# Goal 1
Copy out the full text about the Royal Academy of Engineering without any changes.

# Selected text
—————

The Royal Society does act as a single voice for science, though. Should the Royal Academy of Engineering play the same sort of role for engineering?
It’s beginning to, and I would say that because I’m a vice-president, but it really is! You’ve got to bear in mind that the Royal Society has been around for 350 years and the Royal Academy of Engineering is rather younger so its influence is less. But the Academy has pretty good relationships with most of the engineering institutions, and the government is starting to talk to the Academy. It’s a bit of a journey we have to go down, and I can’t help thinking that if the Royal Academy of Engineering had been around for as long as the Royal Society, we might indeed have a different situation today.
Is there an argument for bringing in a subject that’s actually called engineering, or engineering and technology?
Not necessarily. People tend not to study psychology at school, for example, but university psychology courses don’t have a problem in finding students. But maybe there would be some merit in taking something from design and technology, some applied maths, some materials science from chemistry, and aspects of physics, and bringing them into one subject.

—————

# Supplied material

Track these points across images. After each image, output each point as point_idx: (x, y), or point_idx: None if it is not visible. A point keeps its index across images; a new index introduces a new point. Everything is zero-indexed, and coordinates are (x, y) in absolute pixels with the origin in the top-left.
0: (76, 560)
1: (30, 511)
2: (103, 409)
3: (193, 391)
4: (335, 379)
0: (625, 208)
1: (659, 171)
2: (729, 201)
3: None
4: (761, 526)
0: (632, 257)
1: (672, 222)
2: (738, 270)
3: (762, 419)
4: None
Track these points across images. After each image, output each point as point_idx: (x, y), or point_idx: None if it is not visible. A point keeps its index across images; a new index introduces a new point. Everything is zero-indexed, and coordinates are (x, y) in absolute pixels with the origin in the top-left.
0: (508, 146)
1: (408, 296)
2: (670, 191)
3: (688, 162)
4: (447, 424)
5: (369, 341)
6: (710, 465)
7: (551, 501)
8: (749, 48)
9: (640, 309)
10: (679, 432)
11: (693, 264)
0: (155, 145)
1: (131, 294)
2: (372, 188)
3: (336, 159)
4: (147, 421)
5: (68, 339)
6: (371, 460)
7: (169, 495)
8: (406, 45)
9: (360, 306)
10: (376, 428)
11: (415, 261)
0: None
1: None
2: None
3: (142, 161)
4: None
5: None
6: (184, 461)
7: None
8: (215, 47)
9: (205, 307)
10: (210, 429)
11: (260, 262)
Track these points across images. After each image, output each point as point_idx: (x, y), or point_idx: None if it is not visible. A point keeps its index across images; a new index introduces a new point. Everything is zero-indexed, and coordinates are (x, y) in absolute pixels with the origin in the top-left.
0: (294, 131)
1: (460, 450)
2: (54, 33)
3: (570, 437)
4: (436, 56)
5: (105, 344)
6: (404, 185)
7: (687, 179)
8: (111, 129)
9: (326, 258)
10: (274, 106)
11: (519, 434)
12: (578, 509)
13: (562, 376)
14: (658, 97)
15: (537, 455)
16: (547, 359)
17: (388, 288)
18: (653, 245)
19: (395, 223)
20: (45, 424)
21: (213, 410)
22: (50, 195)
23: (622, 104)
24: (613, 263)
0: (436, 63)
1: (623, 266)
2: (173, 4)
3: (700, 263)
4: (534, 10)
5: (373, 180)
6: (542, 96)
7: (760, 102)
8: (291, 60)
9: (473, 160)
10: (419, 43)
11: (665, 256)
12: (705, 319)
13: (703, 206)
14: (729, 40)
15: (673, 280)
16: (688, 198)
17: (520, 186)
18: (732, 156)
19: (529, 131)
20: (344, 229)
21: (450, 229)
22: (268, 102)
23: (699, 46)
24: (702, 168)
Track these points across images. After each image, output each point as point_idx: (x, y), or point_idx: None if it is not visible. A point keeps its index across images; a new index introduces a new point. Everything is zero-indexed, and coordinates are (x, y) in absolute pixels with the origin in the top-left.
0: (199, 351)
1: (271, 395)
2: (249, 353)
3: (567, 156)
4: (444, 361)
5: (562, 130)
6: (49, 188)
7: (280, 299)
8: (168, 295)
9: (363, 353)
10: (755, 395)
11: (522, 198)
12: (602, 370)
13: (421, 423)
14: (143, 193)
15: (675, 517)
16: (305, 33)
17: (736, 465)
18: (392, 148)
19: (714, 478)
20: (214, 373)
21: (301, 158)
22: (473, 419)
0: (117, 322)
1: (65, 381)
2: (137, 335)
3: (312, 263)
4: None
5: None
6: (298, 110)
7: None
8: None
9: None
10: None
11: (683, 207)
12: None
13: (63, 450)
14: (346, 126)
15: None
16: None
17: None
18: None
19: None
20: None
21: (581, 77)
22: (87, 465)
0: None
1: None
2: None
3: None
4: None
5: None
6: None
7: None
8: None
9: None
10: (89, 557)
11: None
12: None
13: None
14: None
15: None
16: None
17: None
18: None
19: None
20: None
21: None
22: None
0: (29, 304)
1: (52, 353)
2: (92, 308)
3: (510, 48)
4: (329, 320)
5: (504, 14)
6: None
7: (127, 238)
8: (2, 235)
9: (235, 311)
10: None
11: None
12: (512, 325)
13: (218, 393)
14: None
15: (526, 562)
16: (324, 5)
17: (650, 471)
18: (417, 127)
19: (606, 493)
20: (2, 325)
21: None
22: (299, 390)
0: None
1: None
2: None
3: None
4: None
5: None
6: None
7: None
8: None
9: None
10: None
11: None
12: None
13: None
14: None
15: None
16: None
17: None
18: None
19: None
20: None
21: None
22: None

—————

# Goal 2
Revise the rows from their beginning through the line containing "0: (632, 257)", both ends included, replacing "images" with "frames" and leaving everything else unchanged. Give only those lines.

# Reply 1
The Royal Society does act as a single voice for science, though. Should the Royal Academy of Engineering play the same sort of role for engineering?
It’s beginning to, and I would say that because I’m a vice-president, but it really is! You’ve got to bear in mind that the Royal Society has been around for 350 years and the Royal Academy of Engineering is rather younger so its influence is less. But the Academy has pretty good relationships with most of the engineering institutions, and the government is starting to talk to the Academy. It’s a bit of a journey we have to go down, and I can’t help thinking that if the Royal Academy of Engineering had been around for as long as the Royal Society, we might indeed have a different situation today.
Is there an argument for bringing in a subject that’s actually called engineering, or engineering and technology?
Not necessarily. People tend not to study psychology at school, for example, but university psychology courses don’t have a problem in finding students. But maybe there would be some merit in taking something from design and technology, some applied maths, some materials science from chemistry, and aspects of physics, and bringing them into one subject.

# Reply 2
Track these points across frames. After each image, output each point as point_idx: (x, y), or point_idx: None if it is not visible. A point keeps its index across frames; a new index introduces a new point. Everything is zero-indexed, and coordinates are (x, y) in absolute pixels with the origin in the top-left.
0: (76, 560)
1: (30, 511)
2: (103, 409)
3: (193, 391)
4: (335, 379)
0: (625, 208)
1: (659, 171)
2: (729, 201)
3: None
4: (761, 526)
0: (632, 257)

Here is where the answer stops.